Styrax obassia also hides its panicles of flowers under the canopy of foliage.
Calycanthus ‘Aphrodite’ flowering well in Tin Garden.
Deutzia monbeigii now producing a good show. More flowers than leaves on this smallish shrub and the leaves are tiny and inverted.
Philadelphus pekinensii is another species swift to form a good clump. Here perhaps in too much shade for best flowering but the three four year old plants are already almost grown together.
Catalpa duclouxii in full flower at 20ft. Our old plant is dead but these root suckers have battled to the light.
Chionanthus virginicus just coming out. It needs more sun to flower better as the one at Burncoose does. Slow growing and only about 10ft tall after 30 years here.
Swelling flower buds (and some just out high up) on Hydrangea seemanii.
2021 – CHW
Boris has decided to extend what is left of the lockdown regulations to 19th July. We were to have been ‘free’ on 21st June. I cannot see major consequences for the businesses here as the holiday season is upon us. The gardens shut for the year on Sunday with £1,956 raised from gardens entry and car parking for Cornwall Hospice Care.
A pot full of Salvia ‘Love and Wishes’ outside the front door which replaced the now planted out Daphne bholua ‘Mary Rose’. Only eight weeks to get this show.

Good flowers on Magnolia grandiflora ‘Main Street’.
2019 – CHW
The St Michaels Caerhays flower festival themed as “Poldark’s Cornwall” has involved and brought together many people in the community who might otherwise not be churchgoers. A wonderful theme, superb standard and a delight to enjoy over three days culminating in the Caerhays charity fete tomorrow. The explanation of each arrangement was written by Gillian Fraser and is attached for anyone wanting to read more.
2018 – CHW
Karpinus kawakamii restored to life and new growth after The Beast had, we thought, rendered it dead. The light pruning from six weeks ago has helped.
2017 – CHW
Garden visitors keep muttering that there is ‘nothing to see’. Although an early flowering year they simply do not take the trouble to look around even with a 2For1 entry offer.

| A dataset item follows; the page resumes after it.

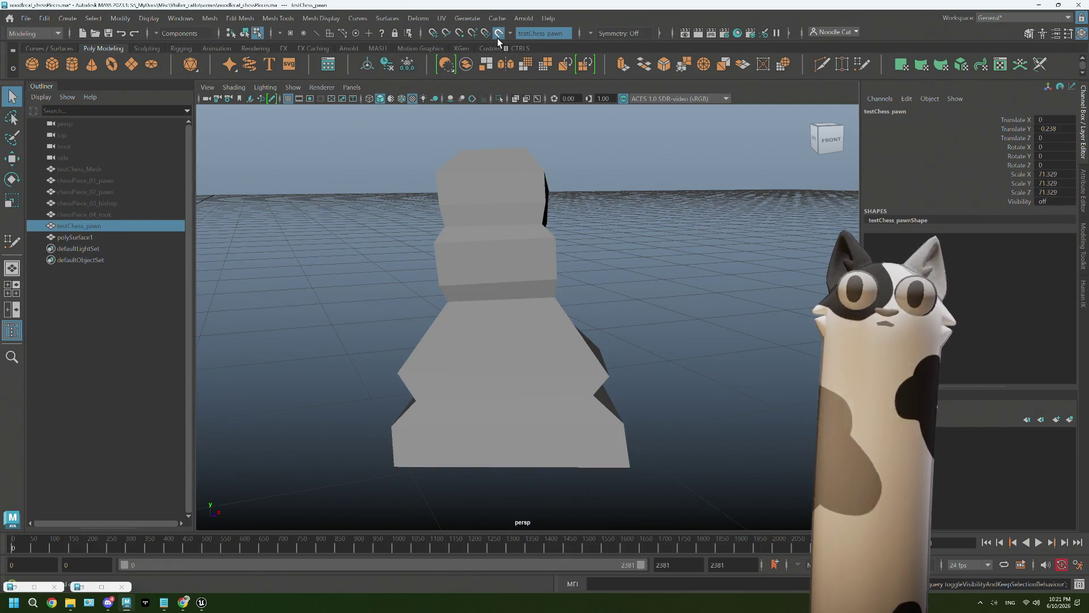
click(467, 56)
alt+drag(560, 369, 462, 372)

Rhododendron viscosum on the drive. I have never taken in this elderly late flowering species here before. The one at Burncoose is paler and a bit later to flower. Nice scent.
Here are the latest leaf pictures, studio taken by Karol, of Michelia floribunda and Michelia doltsopa from Tregrehan. These show that the former species has a leaf petiole or leaf ‘scar’ of circa 50mm in length while the latter has a ‘scar’ of only circa 20mm in length. Apparently this is the only way to separate these two pretty obviously identical species in terms of habit, leaf size/shape and flowers. My paper disputing this conclusion is nearly finished and I hope to promote some argument.
Another wander up the top part of the drive. Just by the start of Hovel Cart Road is yet another rather good deciduous azalea with no name. There are several still out but you have to hunt them down amid the greenery.



We have just missed Sorbus folgneri ‘Emiel’ in flower at Red Linney. This was a selection by Pavia nurseries and has attractive drooping new growth. Good autumn colour apparently but I have not noticed as yet.